[Feature Request] Docker Support for Easier Installation and Deployment
I would like to request or suggest the addition of Docker support. Incorporating Docker would streamline the setup process, making it easier for new users to get started, and would significantly reduce environment-related issues, thereby enhancing portability and scalability. This would be particularly advantageous for users who wish to deploy libonvif in various environments, ensuring consistency across different setups.
This would be great. The Arch AUR repo for both onvif-util and onvif-gui fail to build. Python is too delicate of a language to run outside of a controlled environment like what docker provides.
Thank you so much for reaching out, and apologies for the delayed response. The installation and setup process certainly is not ideal. The complexity of the application presents a number of challenges, not the least of which is the python environment. Just as a note, I was not even aware that there was an Arch repo for the application, somebody must have taken it upon themselves to post that.
Regarding Docker, to be honest, I have not ever been a big fan. I am not aware of the current state of the project, but I remember a time when Docker did not provide access to GPU. They probably have worked something out, but I have not been back to revisit in some years. This is an issue that I have with Virtual Machines as well, in that GPU support often requires some trick to get working, and usually is not a universal solution when working cross-platform.
Application performance is heavily GPU dependent, so my choice thus far has been to go bare metal. In my mind, which is often stuck in old habits, Containers and VMs are just more middleware that gets in the way of optimal performance, so I tend to avoid those types of solutions. However, installation procedures for the application are due for an update, so these options should probably get a fresh look.

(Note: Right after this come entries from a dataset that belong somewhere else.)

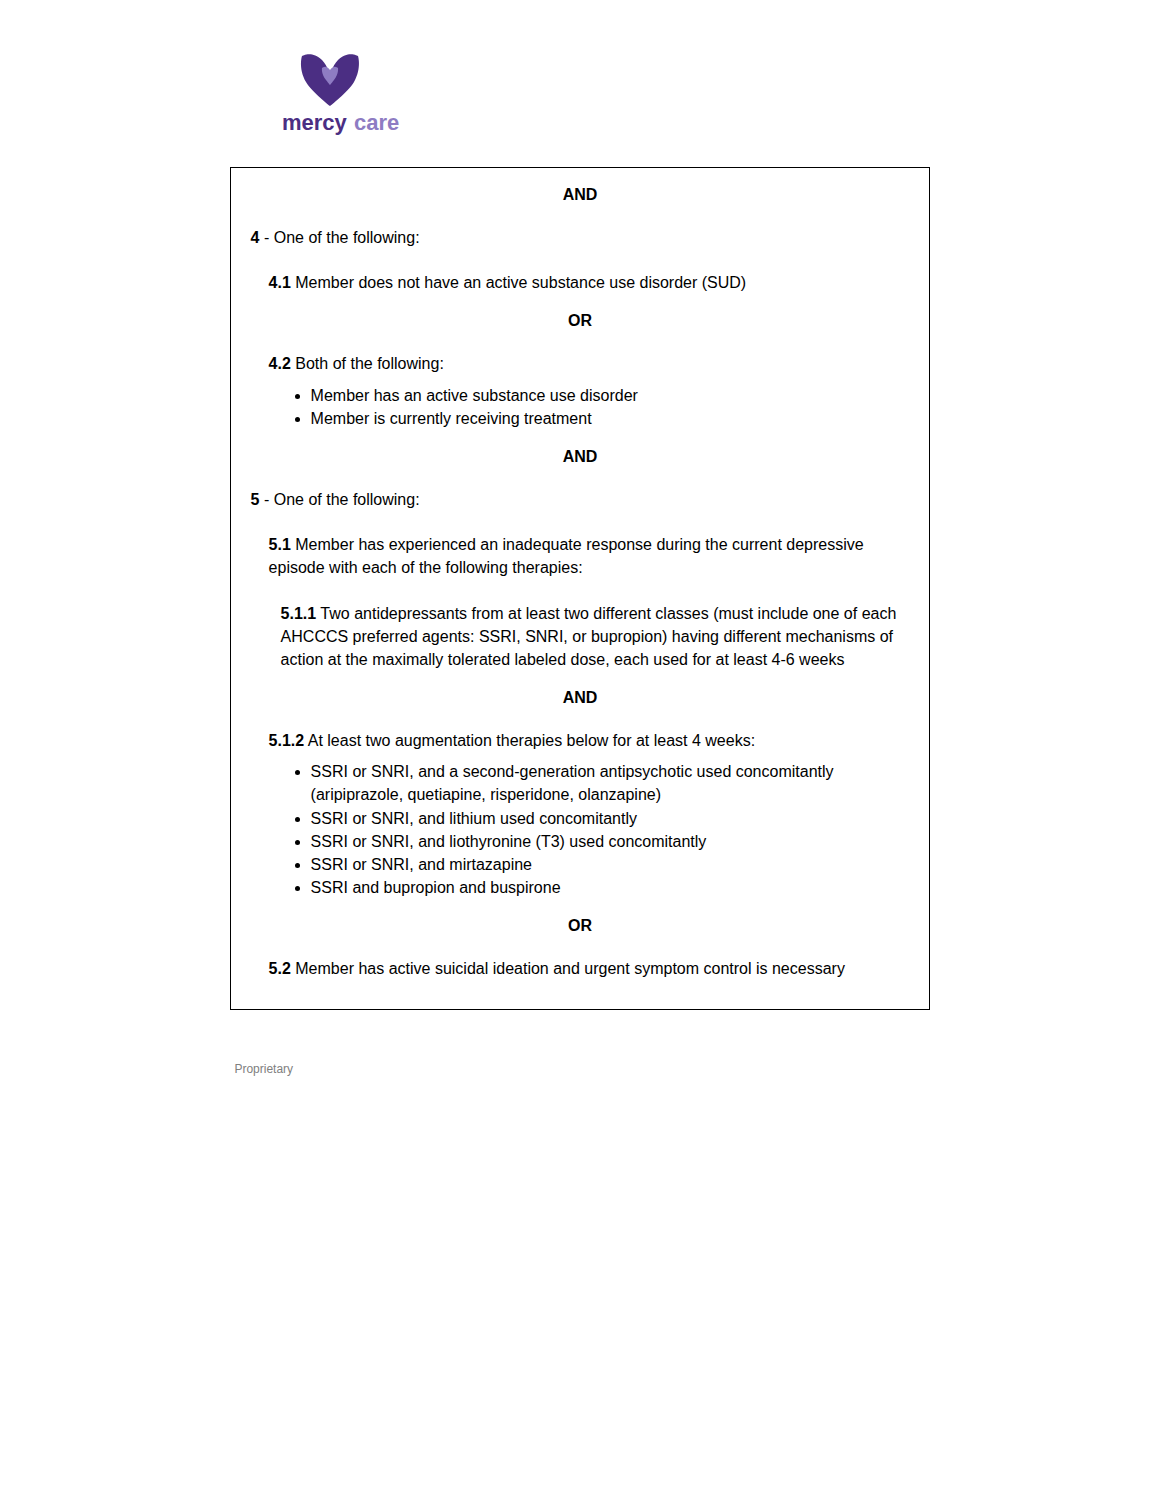mercy care
AND
4 - One of the following:
4.1 Member does not have an active substance use disorder (SUD)
OR
4.2 Both of the following:
Member has an active substance use disorder
Member is currently receiving treatment
AND
5 - One of the following:
5.1 Member has experienced an inadequate response during the current depressive episode with each of the following therapies:
5.1.1 Two antidepressants from at least two different classes (must include one of each AHCCCS preferred agents: SSRI, SNRI, or bupropion) having different mechanisms of action at the maximally tolerated labeled dose, each used for at least 4-6 weeks
AND
5.1.2 At least two augmentation therapies below for at least 4 weeks:
SSRI or SNRI, and a second-generation antipsychotic used concomitantly (aripiprazole, quetiapine, risperidone, olanzapine)
SSRI or SNRI, and lithium used concomitantly
SSRI or SNRI, and liothyronine (T3) used concomitantly
SSRI or SNRI, and mirtazapine
SSRI and bupropion and buspirone
OR
5.2 Member has active suicidal ideation and urgent symptom control is necessary
Proprietary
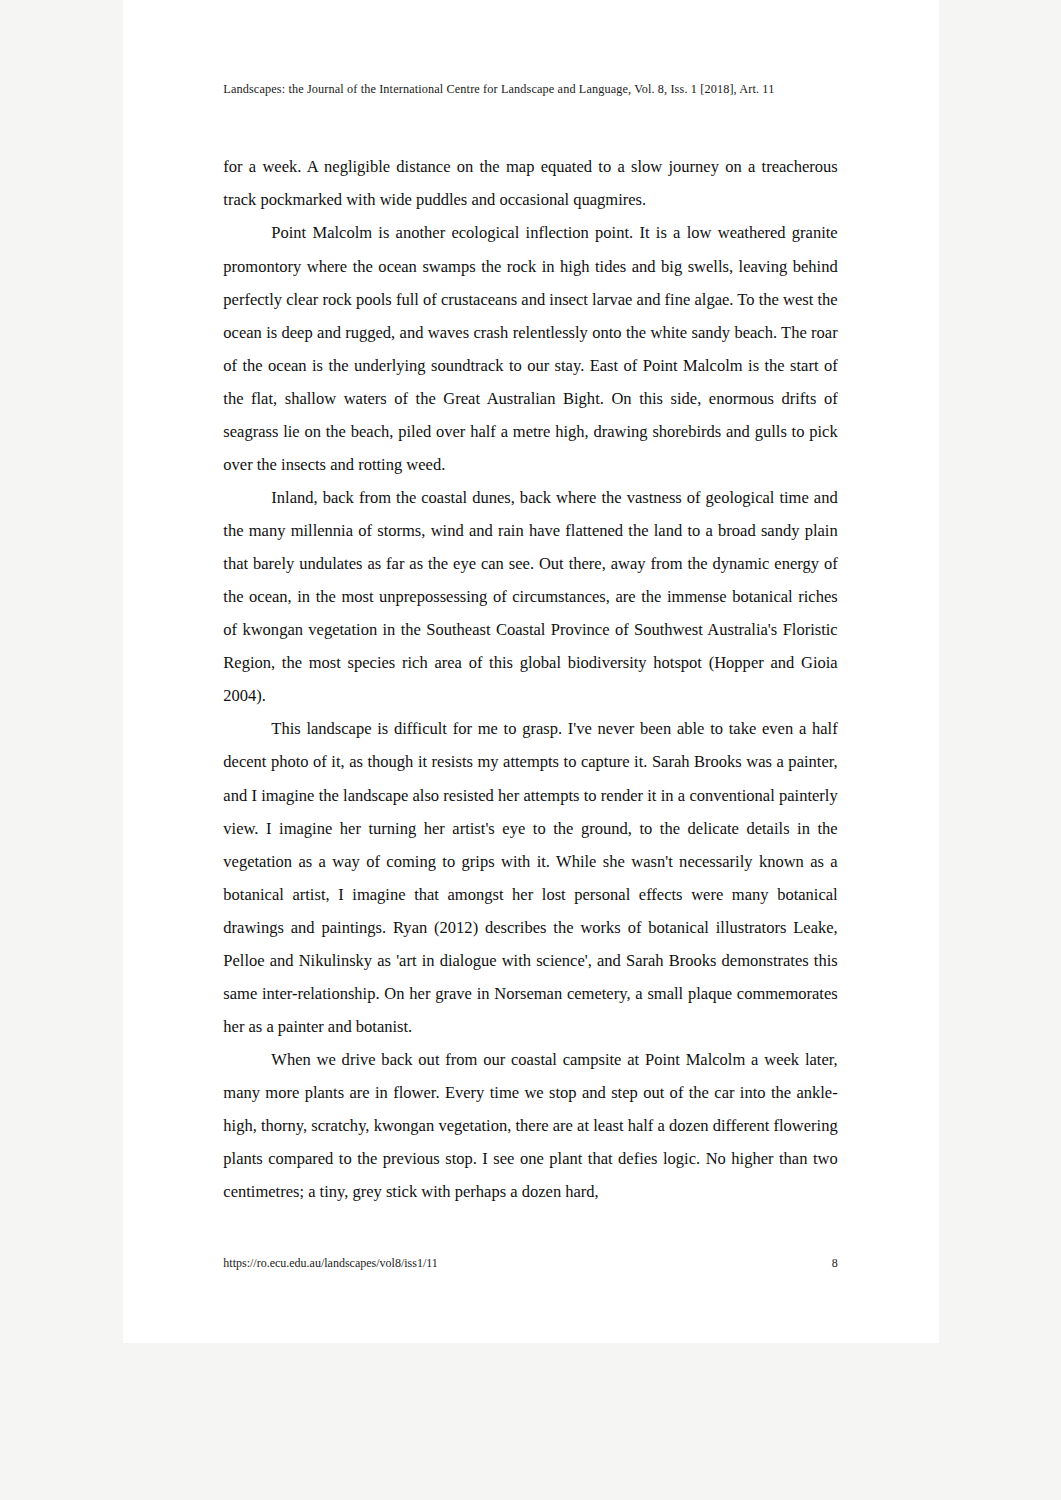Landscapes: the Journal of the International Centre for Landscape and Language, Vol. 8, Iss. 1 [2018], Art. 11
for a week. A negligible distance on the map equated to a slow journey on a treacherous track pockmarked with wide puddles and occasional quagmires.
Point Malcolm is another ecological inflection point. It is a low weathered granite promontory where the ocean swamps the rock in high tides and big swells, leaving behind perfectly clear rock pools full of crustaceans and insect larvae and fine algae. To the west the ocean is deep and rugged, and waves crash relentlessly onto the white sandy beach. The roar of the ocean is the underlying soundtrack to our stay. East of Point Malcolm is the start of the flat, shallow waters of the Great Australian Bight. On this side, enormous drifts of seagrass lie on the beach, piled over half a metre high, drawing shorebirds and gulls to pick over the insects and rotting weed.
Inland, back from the coastal dunes, back where the vastness of geological time and the many millennia of storms, wind and rain have flattened the land to a broad sandy plain that barely undulates as far as the eye can see. Out there, away from the dynamic energy of the ocean, in the most unprepossessing of circumstances, are the immense botanical riches of kwongan vegetation in the Southeast Coastal Province of Southwest Australia's Floristic Region, the most species rich area of this global biodiversity hotspot (Hopper and Gioia 2004).
This landscape is difficult for me to grasp. I've never been able to take even a half decent photo of it, as though it resists my attempts to capture it. Sarah Brooks was a painter, and I imagine the landscape also resisted her attempts to render it in a conventional painterly view. I imagine her turning her artist's eye to the ground, to the delicate details in the vegetation as a way of coming to grips with it. While she wasn't necessarily known as a botanical artist, I imagine that amongst her lost personal effects were many botanical drawings and paintings. Ryan (2012) describes the works of botanical illustrators Leake, Pelloe and Nikulinsky as 'art in dialogue with science', and Sarah Brooks demonstrates this same inter-relationship. On her grave in Norseman cemetery, a small plaque commemorates her as a painter and botanist.
When we drive back out from our coastal campsite at Point Malcolm a week later, many more plants are in flower. Every time we stop and step out of the car into the ankle-high, thorny, scratchy, kwongan vegetation, there are at least half a dozen different flowering plants compared to the previous stop. I see one plant that defies logic. No higher than two centimetres; a tiny, grey stick with perhaps a dozen hard,
https://ro.ecu.edu.au/landscapes/vol8/iss1/11 8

Thanks for responding. VMs are horrible middleware that gets in the way of optimal performance. I completely agree with you on this. I do not find the overhead of Docker even something I can notice. I run AI workloads such as Stable Diffusion in docker as I find python too delicate to be configured on the server other than a simple base level. Python needs to be configured for each application, and docker provides that.
Running GPU in docker (Nvidia) is as simple as:
- Verify Nvidia GPU drivers are installed: nvidia-smi
- Verify docker is installed: docker info
- Verify GPU works in docker: docker run --gpus all nvidia/cuda nvidia-smi
I totally agree with @mabushey. Docker scene has improved a lot.